Dimanche 28 aout 2022 ((rezonodwes.com))–

La langue française a une influence dominante sur la société haïtienne depuis des siècles. Quand nos ancêtres se sont rendus indépendants en 1804 et qu’ils ont voulu faire connaître au monde, dans un acte d’indépendance solennel, leur détermination de vivre à jamais séparés de la France, c’est à la langue de leurs anciens maîtres qu’ils recoururent à cette fin.

Ils acceptaient ainsi, dans l’ensemble de l’héritage colonial, la langue française comme langue officielle du nouvel État, dit-il, le docteur Pradel Pompilus, dans sa thèse: “La langue française en Haïti” (1961).

Il est important de souligner que Jean Jacques Dessalines a déjà mis en garde l’influence française sur l’État en construction dans l´Acte d´indépendance du premier janvier 1804, en ces termes: “(…) nos lois, nos mœurs, nos villes, tout porte encore l’empreinte française”.

Dans le fameux ouvrage intitulé: “Ainsi parla l´Oncle”, Jean Price Mars a eu raison lorsqu’il disait que la société haïtienne revêtit sa défroque de la civilisation occidentale au lendemain de 1804. Elle cherchait à modeler sa pensée et ses sentiments à se rapprocher de son ancienne métropole, à lui ressembler, à s’identifier à elle. À son époque, il a pu constater que beaucoup de noirs ont eu honte de parler de la culture haïtienne, c’est-à-dire : du créole, vaudou et de la culture populaire.

C´est ce qu’il va appeler plus loin le “bovarysme collectif”. Qu´est-ce-que cela  signifie ? Pour lui, le bovarysme collectif est la faculté que s’attribue à une société de se concevoir autre qu’elle ne l’est pas. Dans cette déclaration, il voulait nous montrer que le colonisé se voit toujours dans la tête de son colonisateur, c’est-à-dire, il pratique une langue, religion, science ou culture qui ne s’adapte pas à sa réalité.
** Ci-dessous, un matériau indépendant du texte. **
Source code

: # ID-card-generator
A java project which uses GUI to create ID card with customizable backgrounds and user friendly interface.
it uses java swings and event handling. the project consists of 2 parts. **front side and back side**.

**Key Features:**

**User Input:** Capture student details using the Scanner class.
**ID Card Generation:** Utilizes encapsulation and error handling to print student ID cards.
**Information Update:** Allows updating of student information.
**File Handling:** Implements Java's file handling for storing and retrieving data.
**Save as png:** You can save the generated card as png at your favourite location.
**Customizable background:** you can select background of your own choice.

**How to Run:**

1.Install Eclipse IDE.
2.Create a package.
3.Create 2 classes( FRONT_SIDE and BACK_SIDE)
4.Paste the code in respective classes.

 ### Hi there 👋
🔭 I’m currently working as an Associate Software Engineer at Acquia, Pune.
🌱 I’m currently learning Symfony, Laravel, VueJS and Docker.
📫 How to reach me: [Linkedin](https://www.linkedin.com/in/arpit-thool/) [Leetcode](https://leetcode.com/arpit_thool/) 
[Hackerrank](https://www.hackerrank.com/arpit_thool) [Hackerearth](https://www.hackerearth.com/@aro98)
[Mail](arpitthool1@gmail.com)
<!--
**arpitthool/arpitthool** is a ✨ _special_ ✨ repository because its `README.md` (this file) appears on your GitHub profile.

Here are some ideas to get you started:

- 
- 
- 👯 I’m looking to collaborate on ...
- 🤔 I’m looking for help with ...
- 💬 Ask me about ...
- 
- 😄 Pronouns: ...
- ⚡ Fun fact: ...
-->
C´est ce qu’il va appeler plus loin “les poètes français égarés sur le sol d’Haïti”.

En conséquence, les élites haïtiennes vont organiser la société à partir de l’héritage colonial, c’est-à-dire, suivant le système éducatif français, langue française, la religion catholique et le code Napoléon.

Les premiers écrivains haïtiens ont été formés en France, sous la direction de professeurs français et dans des livres écrits en français. Par la suite, ceux qui seront formés en Haïti, iront pour la plupart en France pour compléter leur formation, nous rappelle Jean Rosier Descardes (1999).

En d´autres mots, les premiers écrivains haïtiens, en même temps qu’ils célébraient la victoire sur les troupes de Bonaparte à travers leurs discussions littéraires, se glorifiaient de la culture française.

Nous nous rappelons, bien-sûr, l’une des plus remarquables phrases d’Ussol lorsqu’il affirme: “Notre langue est française, françaises sont nos mœurs, nos coutumes, nos idées et, qu’on le veuille ou non, française est notre âme”.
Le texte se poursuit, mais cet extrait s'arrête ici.